_IL PROBLEMA:_ Trascriva il brano su Vittore Carpaccio da "Ma c'era una" fino a "vocazione da narratore." incluso, sostituendo "imbarcazioni" con "barche".

_SEZIONE DEL DOCUMENTO:_
- - - - - - -

C'era una volta una principessa. Bella, saggia, coraggiosa e cristiana. Costretta a sposare un infedele, è la protagonista di una serie di peripezie che la porteranno al martirio insieme ad altre undicimila vergini. Si chiamava Orsola ed era la figlia del re di Bretagna, chiesta in sposa dal successore del re d'Inghilterra. Visse, raccontano le cronache antiche, nel IV secolo dopo Cristo, e Carpaccio ce ne racconta la storia in nove enormi teleri, alti 3 metri e lunghi dai 2 metri e mezzo ai 6 metri. Un'opera grandiosa e importante, almeno tanto quanto era importante nella Serenissima Repubblica il culto di sant'Orsola, il cui nome ancora oggi è frequente tra le veneziane.
Ma c'era una volta anche un indemoniato, un patriarca di Grado e una reliquia della croce di Cristo custodita nella città lagunare. Ancora una volta è Carpaccio a raccontarci la storia di un miracolo che fece scalpore e di cui sono tramandati data e nomi. Certo, è difficile anche per un neofita dell'arte non restare affascinati davanti ad immagini così minuziosamente ricche di colori, di particolari, di abiti raffinati, di marmi splendenti, dolci colline, strani alberi, imbarcazioni che veleggiano in acque placide. Persino leggende lontane e sconosciute rapiscono lo spettatore, come se fosse nella platea di un teatro. Perché lui, Vittore Carpaccio, nato forse nel 1460 e morto, forse, nel 1526, non fu solo un pittore dell'epoca d'oro della Serenissima, ma ne fu anche cronista attento con una profonda vocazione da narratore.

- - - - - - -

_DATI GREZZI:_
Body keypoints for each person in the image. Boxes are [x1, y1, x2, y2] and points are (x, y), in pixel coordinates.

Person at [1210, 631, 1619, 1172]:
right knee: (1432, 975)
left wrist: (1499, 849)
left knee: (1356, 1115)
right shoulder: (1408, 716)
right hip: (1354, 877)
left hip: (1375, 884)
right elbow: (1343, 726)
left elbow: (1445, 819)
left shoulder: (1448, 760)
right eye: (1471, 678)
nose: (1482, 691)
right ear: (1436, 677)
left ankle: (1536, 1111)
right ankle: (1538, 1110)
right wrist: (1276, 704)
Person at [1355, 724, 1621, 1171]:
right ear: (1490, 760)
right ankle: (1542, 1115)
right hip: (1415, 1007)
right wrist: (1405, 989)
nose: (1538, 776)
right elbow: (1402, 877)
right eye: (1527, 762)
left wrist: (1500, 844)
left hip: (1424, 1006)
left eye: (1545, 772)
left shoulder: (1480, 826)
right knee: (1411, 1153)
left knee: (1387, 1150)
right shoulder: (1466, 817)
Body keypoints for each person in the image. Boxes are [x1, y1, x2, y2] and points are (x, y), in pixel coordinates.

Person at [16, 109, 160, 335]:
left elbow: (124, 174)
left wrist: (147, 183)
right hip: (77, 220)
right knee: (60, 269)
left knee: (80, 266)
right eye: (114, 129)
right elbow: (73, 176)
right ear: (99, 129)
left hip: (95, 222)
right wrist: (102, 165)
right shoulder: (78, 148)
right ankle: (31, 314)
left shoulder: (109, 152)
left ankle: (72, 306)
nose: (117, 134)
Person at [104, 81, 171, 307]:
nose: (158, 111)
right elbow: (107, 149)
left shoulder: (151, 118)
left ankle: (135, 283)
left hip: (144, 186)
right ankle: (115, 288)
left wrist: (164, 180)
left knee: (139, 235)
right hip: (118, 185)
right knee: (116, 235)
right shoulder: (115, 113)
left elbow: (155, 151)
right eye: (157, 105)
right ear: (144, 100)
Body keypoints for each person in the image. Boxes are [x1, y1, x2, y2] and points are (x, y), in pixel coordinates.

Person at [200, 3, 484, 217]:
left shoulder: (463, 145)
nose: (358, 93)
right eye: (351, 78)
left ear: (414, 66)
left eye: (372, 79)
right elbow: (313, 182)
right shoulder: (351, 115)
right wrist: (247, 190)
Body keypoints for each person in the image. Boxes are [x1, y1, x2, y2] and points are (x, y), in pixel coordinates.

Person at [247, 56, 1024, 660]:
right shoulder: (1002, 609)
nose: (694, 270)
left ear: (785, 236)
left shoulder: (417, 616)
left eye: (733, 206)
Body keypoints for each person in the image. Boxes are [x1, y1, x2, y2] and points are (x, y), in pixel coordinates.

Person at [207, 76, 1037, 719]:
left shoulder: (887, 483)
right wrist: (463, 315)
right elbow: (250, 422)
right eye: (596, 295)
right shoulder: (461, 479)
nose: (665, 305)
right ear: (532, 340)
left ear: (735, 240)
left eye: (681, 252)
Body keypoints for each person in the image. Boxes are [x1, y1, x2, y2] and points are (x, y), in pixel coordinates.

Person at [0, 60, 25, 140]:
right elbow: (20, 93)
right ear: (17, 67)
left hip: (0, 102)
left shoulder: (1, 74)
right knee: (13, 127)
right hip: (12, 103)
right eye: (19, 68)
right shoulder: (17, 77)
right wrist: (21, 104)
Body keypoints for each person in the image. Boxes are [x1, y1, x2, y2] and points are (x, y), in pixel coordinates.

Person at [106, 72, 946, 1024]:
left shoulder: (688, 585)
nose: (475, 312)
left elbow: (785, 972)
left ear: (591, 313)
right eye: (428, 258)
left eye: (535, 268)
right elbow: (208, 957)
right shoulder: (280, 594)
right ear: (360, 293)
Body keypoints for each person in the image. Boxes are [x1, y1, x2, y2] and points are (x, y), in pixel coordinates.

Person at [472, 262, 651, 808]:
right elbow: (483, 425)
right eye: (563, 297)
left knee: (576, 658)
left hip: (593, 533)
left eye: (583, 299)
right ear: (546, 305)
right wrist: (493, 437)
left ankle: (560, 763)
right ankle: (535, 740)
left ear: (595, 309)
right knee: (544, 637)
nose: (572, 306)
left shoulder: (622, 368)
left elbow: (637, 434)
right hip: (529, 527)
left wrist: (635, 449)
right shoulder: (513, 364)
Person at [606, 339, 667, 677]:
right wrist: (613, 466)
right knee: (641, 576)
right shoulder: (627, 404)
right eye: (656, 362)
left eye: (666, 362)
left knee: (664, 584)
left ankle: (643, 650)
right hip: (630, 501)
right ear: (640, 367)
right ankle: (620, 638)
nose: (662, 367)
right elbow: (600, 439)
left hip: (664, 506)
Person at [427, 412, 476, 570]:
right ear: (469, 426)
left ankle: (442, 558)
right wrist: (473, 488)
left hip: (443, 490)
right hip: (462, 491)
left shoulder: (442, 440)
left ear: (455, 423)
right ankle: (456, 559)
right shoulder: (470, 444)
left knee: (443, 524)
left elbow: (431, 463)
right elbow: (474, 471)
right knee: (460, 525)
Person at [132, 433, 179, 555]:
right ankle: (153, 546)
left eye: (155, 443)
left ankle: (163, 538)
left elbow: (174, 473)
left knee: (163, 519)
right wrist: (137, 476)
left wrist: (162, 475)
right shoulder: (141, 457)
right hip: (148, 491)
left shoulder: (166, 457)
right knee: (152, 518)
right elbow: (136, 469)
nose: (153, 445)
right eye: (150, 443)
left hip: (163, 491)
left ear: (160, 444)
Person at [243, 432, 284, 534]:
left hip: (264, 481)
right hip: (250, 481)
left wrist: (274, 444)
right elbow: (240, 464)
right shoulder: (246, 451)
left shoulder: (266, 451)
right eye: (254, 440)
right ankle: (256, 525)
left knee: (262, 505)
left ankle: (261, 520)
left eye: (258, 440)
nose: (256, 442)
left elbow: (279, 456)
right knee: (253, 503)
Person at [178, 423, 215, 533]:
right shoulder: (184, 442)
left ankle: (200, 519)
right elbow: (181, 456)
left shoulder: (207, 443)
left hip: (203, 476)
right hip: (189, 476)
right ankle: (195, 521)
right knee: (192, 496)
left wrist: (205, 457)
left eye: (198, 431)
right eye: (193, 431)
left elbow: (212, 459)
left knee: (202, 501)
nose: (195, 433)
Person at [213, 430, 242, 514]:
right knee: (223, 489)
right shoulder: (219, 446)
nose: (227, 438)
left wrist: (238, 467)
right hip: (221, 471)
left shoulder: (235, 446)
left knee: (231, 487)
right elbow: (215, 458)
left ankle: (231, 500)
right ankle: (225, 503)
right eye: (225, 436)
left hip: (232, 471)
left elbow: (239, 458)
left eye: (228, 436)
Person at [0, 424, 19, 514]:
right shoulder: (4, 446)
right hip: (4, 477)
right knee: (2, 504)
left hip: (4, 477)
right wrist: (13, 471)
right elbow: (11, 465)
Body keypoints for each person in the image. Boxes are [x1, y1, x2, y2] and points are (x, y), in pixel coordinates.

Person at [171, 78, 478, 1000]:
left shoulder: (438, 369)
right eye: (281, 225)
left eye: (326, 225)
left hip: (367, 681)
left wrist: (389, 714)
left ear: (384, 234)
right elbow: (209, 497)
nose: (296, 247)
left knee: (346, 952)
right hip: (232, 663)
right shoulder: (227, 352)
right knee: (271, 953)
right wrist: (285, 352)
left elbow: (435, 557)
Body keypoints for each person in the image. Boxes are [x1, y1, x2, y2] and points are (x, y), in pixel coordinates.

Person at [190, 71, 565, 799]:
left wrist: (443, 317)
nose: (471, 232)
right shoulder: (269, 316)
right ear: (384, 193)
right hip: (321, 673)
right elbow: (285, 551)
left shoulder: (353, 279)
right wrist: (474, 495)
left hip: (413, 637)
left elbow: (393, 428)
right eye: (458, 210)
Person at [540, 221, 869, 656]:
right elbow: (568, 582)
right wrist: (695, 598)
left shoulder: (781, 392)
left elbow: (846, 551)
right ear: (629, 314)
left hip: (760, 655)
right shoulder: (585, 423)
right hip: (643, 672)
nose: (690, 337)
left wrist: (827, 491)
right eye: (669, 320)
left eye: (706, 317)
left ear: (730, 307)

- - - - - - -

_RISPOSTA AL PROBLEMA:_
Ma c'era una volta anche un indemoniato, un patriarca di Grado e una reliquia della croce di Cristo custodita nella città lagunare. Ancora una volta è Carpaccio a raccontarci la storia di un miracolo che fece scalpore e di cui sono tramandati data e nomi. Certo, è difficile anche per un neofita dell'arte non restare affascinati davanti ad immagini così minuziosamente ricche di colori, di particolari, di abiti raffinati, di marmi splendenti, dolci colline, strani alberi, barche che veleggiano in acque placide. Persino leggende lontane e sconosciute rapiscono lo spettatore, come se fosse nella platea di un teatro. Perché lui, Vittore Carpaccio, nato forse nel 1460 e morto, forse, nel 1526, non fu solo un pittore dell'epoca d'oro della Serenissima, ma ne fu anche cronista attento con una profonda vocazione da narratore.